→ ASSIGNMENT 1
Reproduce the passage of the Orangeburg pipe guide that opens with the words containing "Orangeburg pipes: A" and closes with "1940s and 1970s.".
→ ASSIGNMENT 2
In the guide on Orangeburg pipes, what is the longest lifespan these pipes have, even in the best cases?
→ ASSIGNMENT 3
Write what comes next in the guide on Orangeburg pipes, picking up after its final sentence.

→ TEXT PROVIDED
■ ■ ■

What Are Orangeburg Pipes? A Guide for Homeowners

Hidden beneath your home is a sewer pipe that, if all is going well, usually goes unnoticed. But, depending on the age of your home, you may be dealing with a problem lurking underground. That problem is Orangeburg pipes. If your home has these pipes, you’re looking at a potentially headache-inducing plumbing emergency. Here’s everything you need to know about Orangeburg pipes and what you can do as a homeowner.

Orangeburg pipes: A history

In the years following World War II, homebuilders clamored to meet the demands of the housing boom. Inexpensive building materials became increasingly popular as more and more homes were needed to accommodate growing post-war families. Orangeburg pipes were one such building material.

Manufactured by Orangeburg Manufacturing Company, Orangeburg pipes are a brand of bituminous fiber sewer pipe material. The pipes were manufactured from wood fibers bound with a water-resistant adhesive and filled with liquified coal tar pitch. Lightweight and easy to cut, many plumbers of the era held Orangeburg in high regard. It was commonly used in home construction between the 1940s and 1970s.

Common Orangeburg Pipe problems

Even in the best cases, Orangeburg pipes have a lifespan of no more than 50 years. Today, most homes with Orangeburg pipes have installations that are either malfunctioning or about to malfunction. The most common problems associated with Orangeburg pipes include:

Tree roots in pipes

As Orangeburg pipes age, they deform and lose their circular cross-section, giving tree roots easy access. Nourished by moisture in the pipe, these roots can grow large and cause major obstructions and sewage backup. Leaks can also occur, potentially creating dangerous sinkholes in your yard.

■ ■ ■

[Stored items]
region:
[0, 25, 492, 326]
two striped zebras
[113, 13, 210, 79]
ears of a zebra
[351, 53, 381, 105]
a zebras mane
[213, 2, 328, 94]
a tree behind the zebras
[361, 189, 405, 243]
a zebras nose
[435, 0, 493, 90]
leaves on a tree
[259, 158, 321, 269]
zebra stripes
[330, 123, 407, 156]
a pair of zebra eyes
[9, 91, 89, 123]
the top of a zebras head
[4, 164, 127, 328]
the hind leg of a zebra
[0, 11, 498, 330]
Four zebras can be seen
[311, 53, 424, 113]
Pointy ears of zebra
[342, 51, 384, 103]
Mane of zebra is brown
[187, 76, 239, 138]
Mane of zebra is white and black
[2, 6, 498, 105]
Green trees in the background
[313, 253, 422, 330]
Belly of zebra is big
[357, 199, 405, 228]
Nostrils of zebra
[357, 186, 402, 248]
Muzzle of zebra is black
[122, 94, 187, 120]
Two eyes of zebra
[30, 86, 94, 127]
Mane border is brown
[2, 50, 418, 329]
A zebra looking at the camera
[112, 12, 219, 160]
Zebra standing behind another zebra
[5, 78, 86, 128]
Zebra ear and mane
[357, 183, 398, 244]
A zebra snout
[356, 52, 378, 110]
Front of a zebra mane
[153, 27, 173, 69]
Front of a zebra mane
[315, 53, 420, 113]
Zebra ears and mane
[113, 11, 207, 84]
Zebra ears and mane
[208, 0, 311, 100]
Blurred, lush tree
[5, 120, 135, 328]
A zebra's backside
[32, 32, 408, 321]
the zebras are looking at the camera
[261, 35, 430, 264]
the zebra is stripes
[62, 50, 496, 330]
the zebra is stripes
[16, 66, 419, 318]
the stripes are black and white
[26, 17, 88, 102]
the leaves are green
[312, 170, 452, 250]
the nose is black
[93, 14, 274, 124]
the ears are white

■ ■ ■

→ ANSWER AREA 1
Orangeburg pipes: A history

In the years following World War II, homebuilders clamored to meet the demands of the housing boom. Inexpensive building materials became increasingly popular as more and more homes were needed to accommodate growing post-war families. Orangeburg pipes were one such building material.

Manufactured by Orangeburg Manufacturing Company, Orangeburg pipes are a brand of bituminous fiber sewer pipe material. The pipes were manufactured from wood fibers bound with a water-resistant adhesive and filled with liquified coal tar pitch. Lightweight and easy to cut, many plumbers of the era held Orangeburg in high regard. It was commonly used in home construction between the 1940s and 1970s.

→ ANSWER AREA 2
No more than 50 years.

→ ANSWER AREA 3
Slow drains

Slow drains are often the first noticeable sign of a plumbing blockage. As previously stated, Orangeburg pipes are prone to obstructions from tree roots. These obstructions can slow down your drains and leave you with sinks and showers that hold water long after you’re done with them.  Orangeburg pipes also flatten and disintegrate over time, creating permanent blockages.

Normally, a drain cleaning is all you’d need to remove blockages and fix slow pipes. But this is only a temporary fix if you have Orangeburg pipes. The obstructions will reoccur as the pipes degrade and remain an easy target for tree roots.

Sewer smell in home

With sewage backup comes foul smelling sewer odors throughout the home. These smells resemble rotten eggs, spoiled milk, and other unpleasantly sulfuric stenches. You’ll catch a whiff of them when passing by your toilets and sinks. Long-term exposure to hydrogen sulfide, or sewer gas, can cause nausea, dizziness, and even death in very extreme cases. To keep yourself and your family safe, contact an emergency plumber if you suspect you may be breathing in hydrogen sulfide.


Frequent toilet back ups

One of the most common signs of a sewer backup caused by Orangeburg pipes is a toilet not flushing like it should. You may notice bubbling or gurgling noises after you flush, which are definitely not normal. Or, the toilet may not flush completely, even after plunging.

A clogged sewer line can also cause toilet water to back up into your bathtub. This occurs because all your plumbing fixtures feed into the same sewer line. When there’s a clog in one place, the water gets redirected to the next opening.

Sewer line collapse

With Orangeburg pipes, sewer line collapse isn’t a “worst case scenario”. It’s inevitable. A sewer line collapse is a major plumbing emergency. It causes pools of foul-smelling sewer water to form in your yard, driveway, or home, depending on the location of the break. To make matters worse, most homeowner’s insurance policies will not cover any of the damages that result from sewer line flooding inside your home or in your yard.

Does your home have Orangeburg pipes? Here’s how to find out

There are several ways to determine if your home has Orangeburg pipes. First, ask your neighbors if they’ve encountered problems with their pipes or had them replaced. If they had Orangeburg pipes, and your home was built around the same time as theirs, you likely do too. In general, if your home was built between the 1940s and the 1970s, there’s a good chance your home has Orangeburg pipes.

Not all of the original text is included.